Actually, Onhwy61, whether my response is incorrect or flawed depends entirely on the perspective or premise of the question being asked and you bring up some good points.
First there's the all important question,
In general, is the vast majority of music information recorded at the live event (regardless of the 5 or 10 most common methodologies employed) sufficiently transferred to the final recording medium?
My answer is yes. Perhaps not for every last recording but certainly for the majority of recordings including oldies, Redbook, on up. Therefore, from where I sit, this is not an issue. So yes, my post above had to do with playback only in this thread.
So I think there are two questions remaining,
1) If 2-channel playback systems in general are accurately capturing and audibly reproducing the vast majority of music info embedded in the recording and thereby produce a relatively natural and believable music presentation, then can a similar quality multi-channel system improve on that presentation?
My answer is probably.

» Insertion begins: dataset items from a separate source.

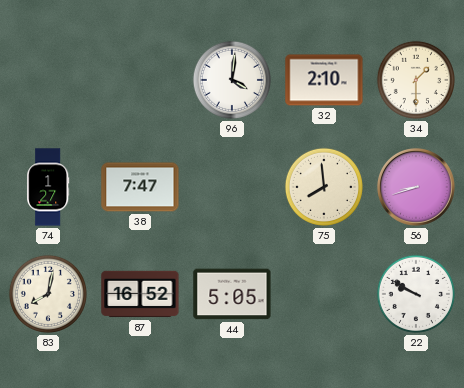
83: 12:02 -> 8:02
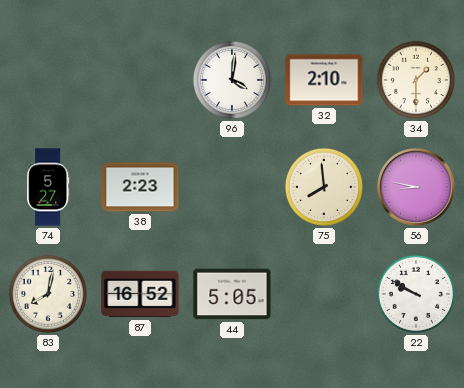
74: 1:27 -> 5:27
38: 7:47 -> 2:23
56: 8:42 -> 8:47
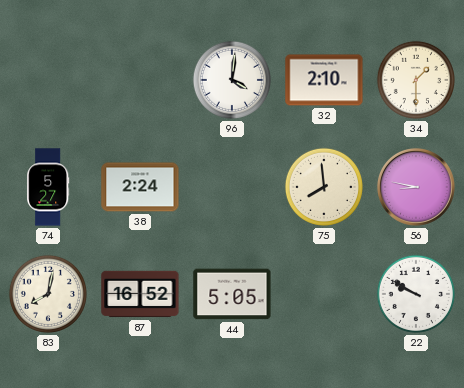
38: 2:23 -> 2:24
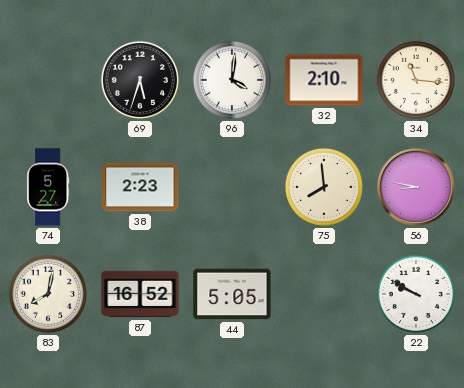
69: none -> 5:33
34: 1:30 -> 11:16
38: 2:24 -> 2:23
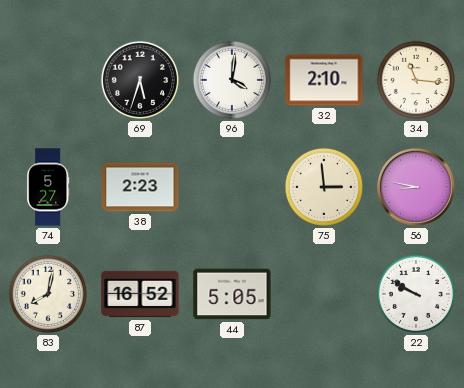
75: 7:59 -> 2:59
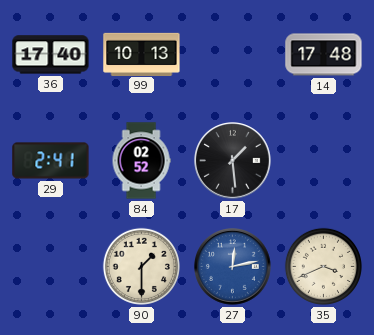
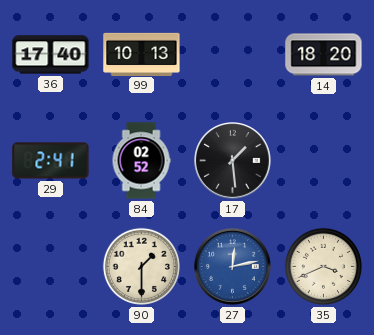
14: 17:48 -> 18:20
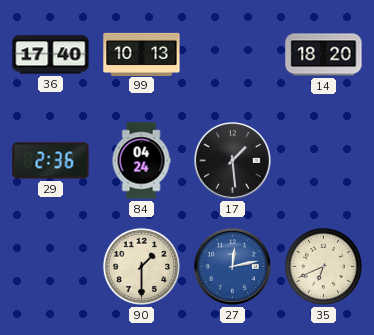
29: 2:41 -> 2:36
84: 02:52 -> 04:24
35: 3:41 -> 6:41
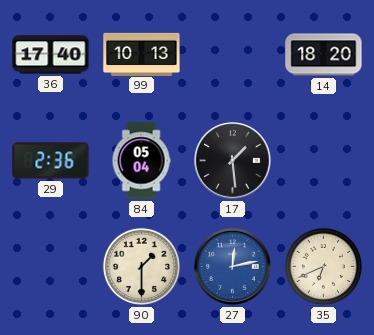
84: 04:24 -> 05:04
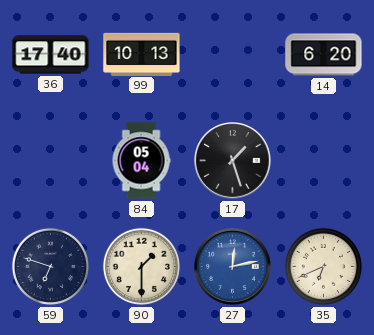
14: 18:20 -> 6:20
29: 2:36 -> none
17: 1:29 -> 1:27
59: none -> 6:48
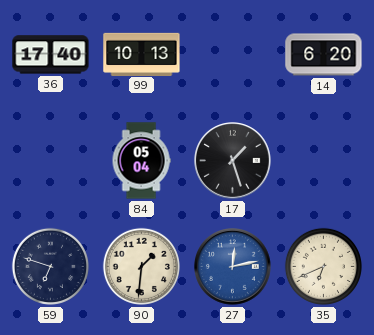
90: 1:30 -> 1:31
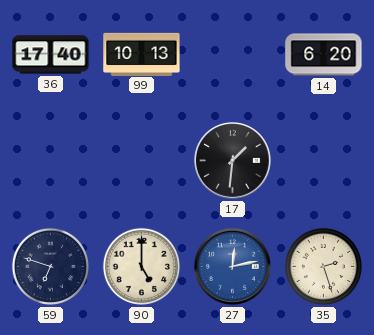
84: 05:04 -> none
17: 1:27 -> 1:31
90: 1:31 -> 5:00
35: 6:41 -> 2:27
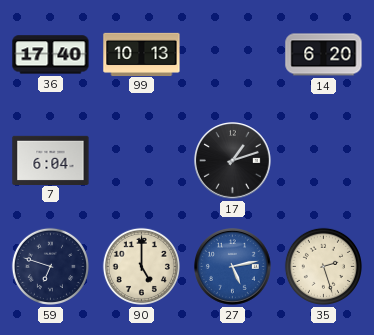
7: none -> 6:04
17: 1:31 -> 1:12
27: 12:13 -> 5:13
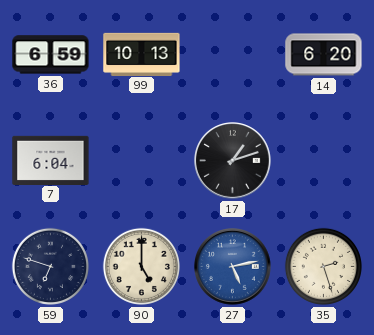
36: 17:40 -> 6:59
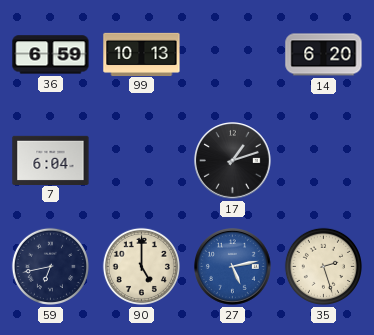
59: 6:48 -> 6:43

But since I presume nobody was at this level, this most likely was not the question asked, unless it were at the time pure hypothetical.
2) If 2-channel playback systems in general are NOT accurately capturing and audibly reproducing the vast majority of music info embedded in the recording and thereby produce a music presentation that is anything but natural and believable, can a multi-channel system of similar quality improve on that presentation so that it's at least a bit more natural and believable than the 2-ch version?
My answer here is generally no.
The multi-channel system may create a more intriguing or more exciting presentation (because it's different) but it has to be just as unnatural and unbelievable as the 2-channel version because the system is still only able to retrieve and process the exact same poor percentage of music info as the 2-ch..
So if a recording engineer sticks a couple of recording mics out in the concert hall lobby for the rear channels, sure you might hear a car horn honk, a toilet flush, or people talking there, but you're still going to only hear 50% of the horn honk, 50% of the the toilet flush, and 50% of the talking. Simply because multi-channel is only dealing with the effects of the deficiencies rather than the cause, therefore multi-channel cannot offer a better recovery system of unprocessed music information embedded in the recording.
In other words, the toxicity of all reproduced sound remains the same, whether it's 2-channel or 563 channels. And this is where my toxic water and multi-shower head analogy came in.